To explore how modern researchers study cell behavior and how the emerging field of quantitative bioimaging is changing their methods and perceptions, researchers at University of New Mexico and Sandia National Laboratories are organizing an international scientific conference on cell behavior. Entitled "Understanding Cell Behavior through Single Cell and Single Molecule Biology," the conference will run from January 10 through 12, 2013 in the Centennial Engineering Center on the UNM campus. It may be the first time that scientists from around the globe gather to explicitly share research discoveries about fundamental biological questions and, in the same meeting, to explore new areas in computational imaging and image interpretation.
The conference will begin with a cell biology symposium featuring local, national and international speakers. "Biologists can now learn what single molecules are doing on cells," says Janet Oliver, PhD, Associate Director for Research at the UNM Cancer Center, Director of the New Mexico Center for Spatiotemporal Modeling, and Director of the New Mexico Cancer Nanotechnology Training Center. "The powerful new fluorescence microscopes we use in combination with new biological labels light up specific molecules. State-of-the-art microfluidics devices allow us to precisely control cellular conditions," she says. "And with advanced computing, we can extract real time information."

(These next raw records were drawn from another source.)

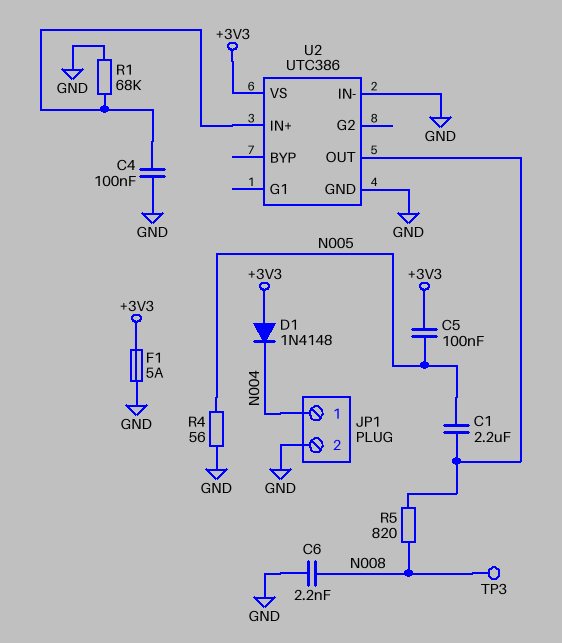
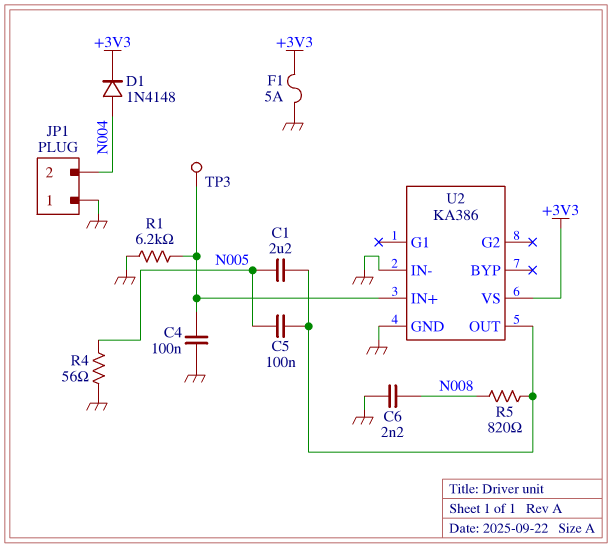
C5: 100nF (+3V3, N005) -> 100nF (N005, U2/OUT)
D1: diode 1N4148 (A +3V3, K N004) -> diode 1N4148 (A N004, K +3V3)
JP1 pin 1: N004 -> GND
JP1 pin 2: GND -> N004
R1: 68k (GND, U2/IN+) -> 6.2k (GND, U2/IN+)
TP3: test point (N008) -> test point (U2/IN+)
U2: UTC386 -> KA386

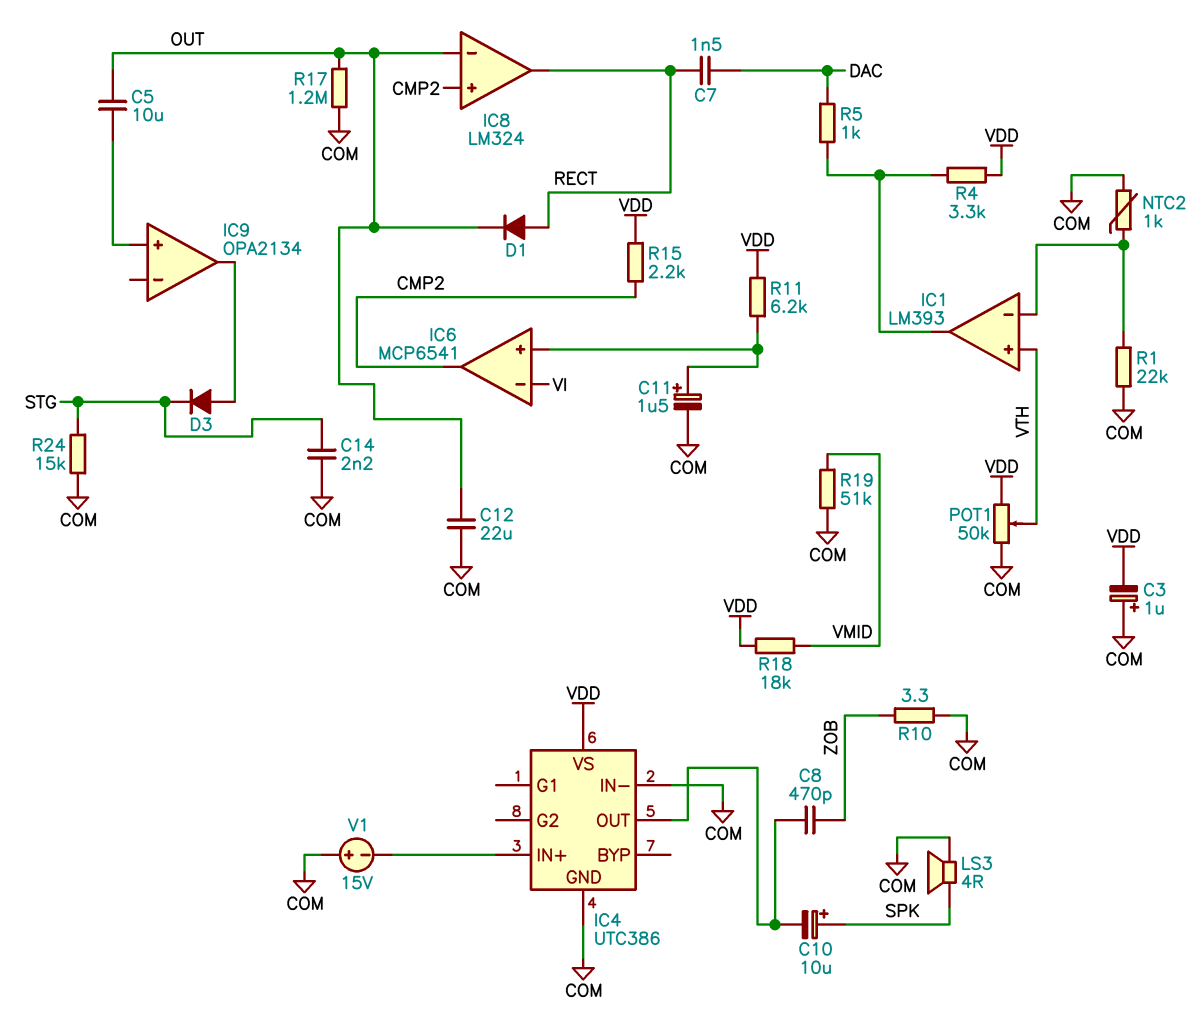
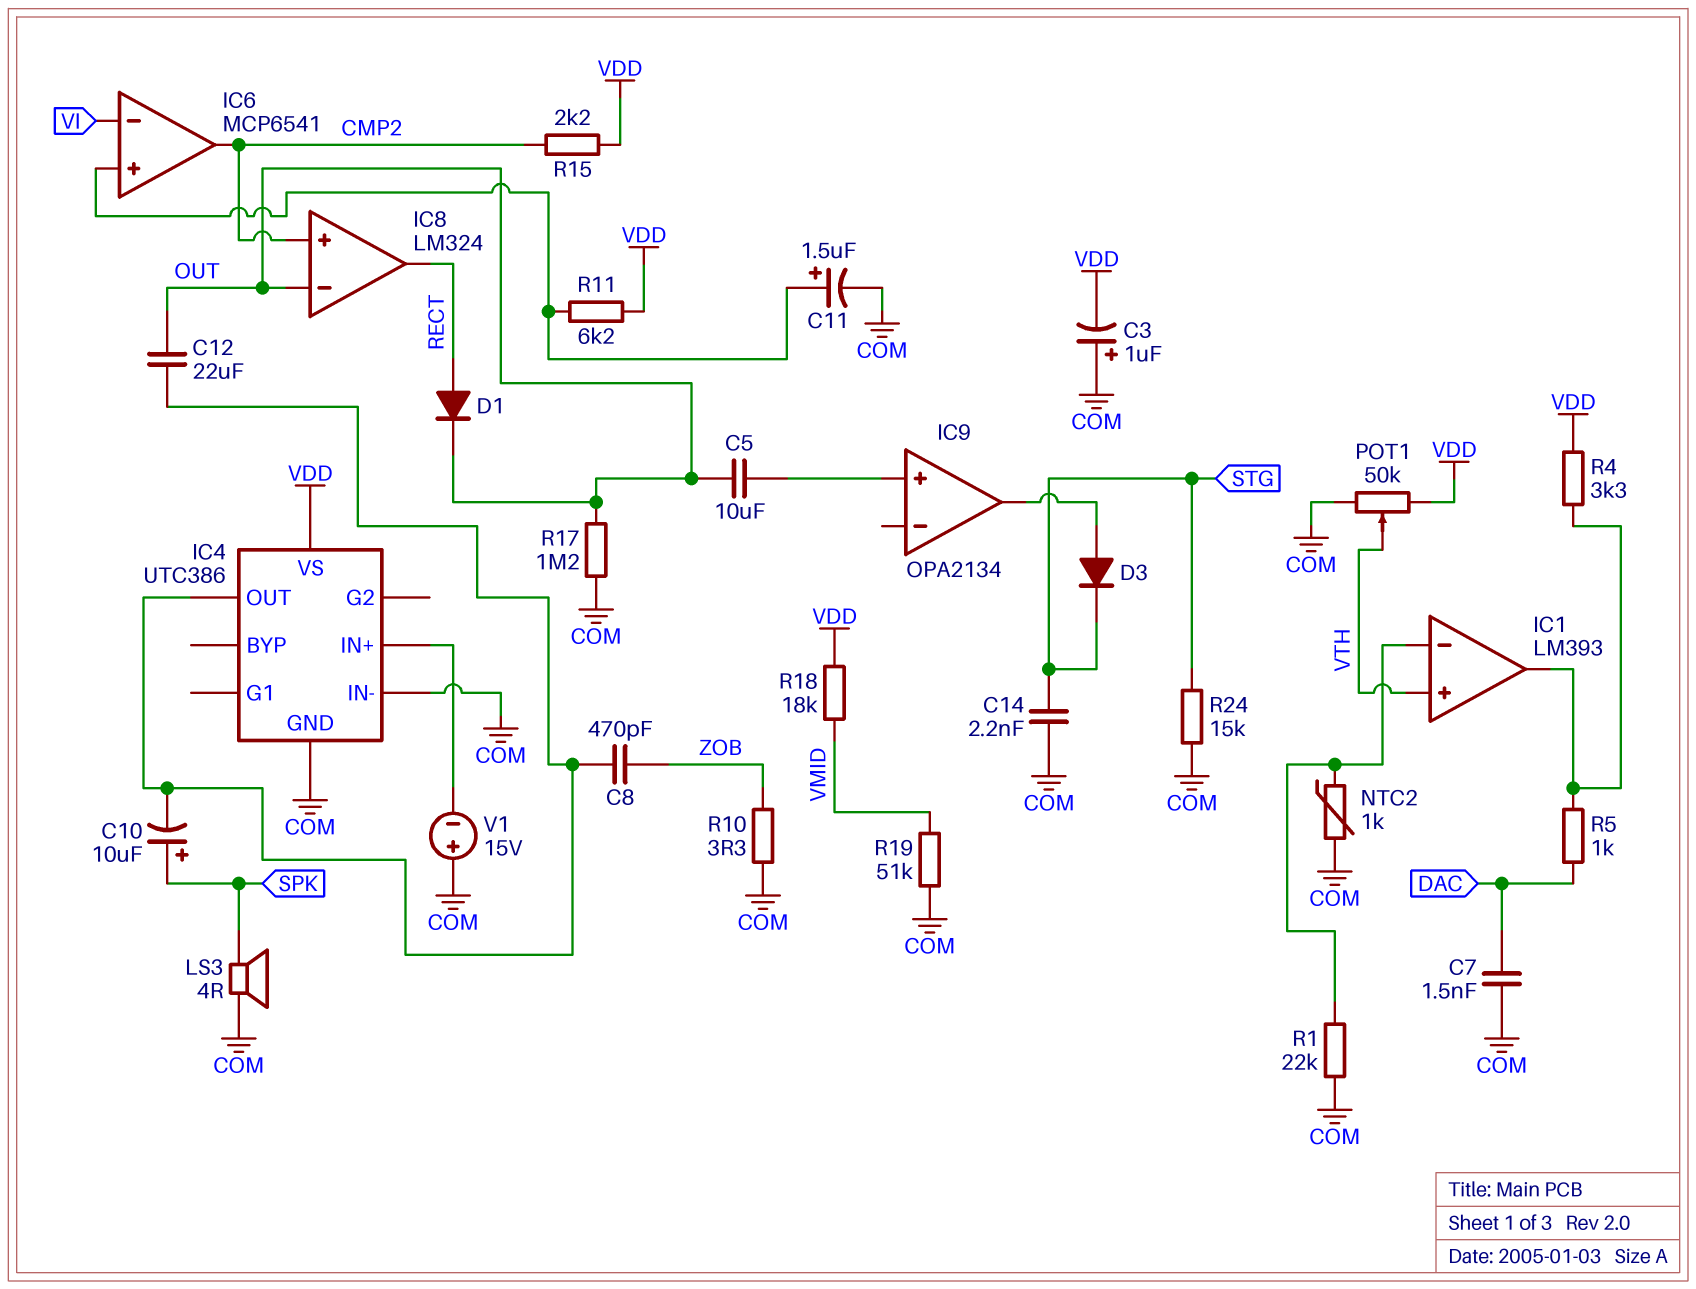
C7: 1.5nF (DAC, RECT) -> 1.5nF (COM, DAC)
C12: 22uF (COM, OUT) -> 22uF (IC4/OUT, OUT)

For example, Diane Lidke, PhD, UNM Associate Professor of Pathology, studies how cancer can develop from dysregulated signaling through the family of epidermal growth factor receptors — that is, how a cellular chemical chain reaction goes awry to create cancer. To answer this fundamental question, Dr. Lidke stimulates cells at precise times and in a precise order using tiny chambers and pumps developed by Sandia National Labs' microfluidics teams. She then uses newly-developed imaging technologies, such as hyperspectral microscopy and super-resolution microscopy, to look at particular molecules within the stimulated cells.
These new technologies use cutting-edge physics, chemistry, engineering and mathematics to produce and analyze images but they also create a previously unknown problem. "These imaging technologies are generating vast amounts of data," says Dr. Oliver. "The bottleneck now is the image analysis. Microscopists are generating so much data that they must use entirely new analysis techniques." So the second part of the conference is a series of interactive sessions led by physicists, mathematicians and engineers to advance the fields of data capture, large dataset analysis, and imaging data analysis. The scientists will share ideas about ways to organize the overwhelmingly large sets of data and to distill important information from them.
"The partnership between Sandia National Labs and the UNM Cancer Center has really helped to bring this conference together," says Dr. Oliver. "We're thrilled to engage physical scientists and engineers in answering biological questions about cancer."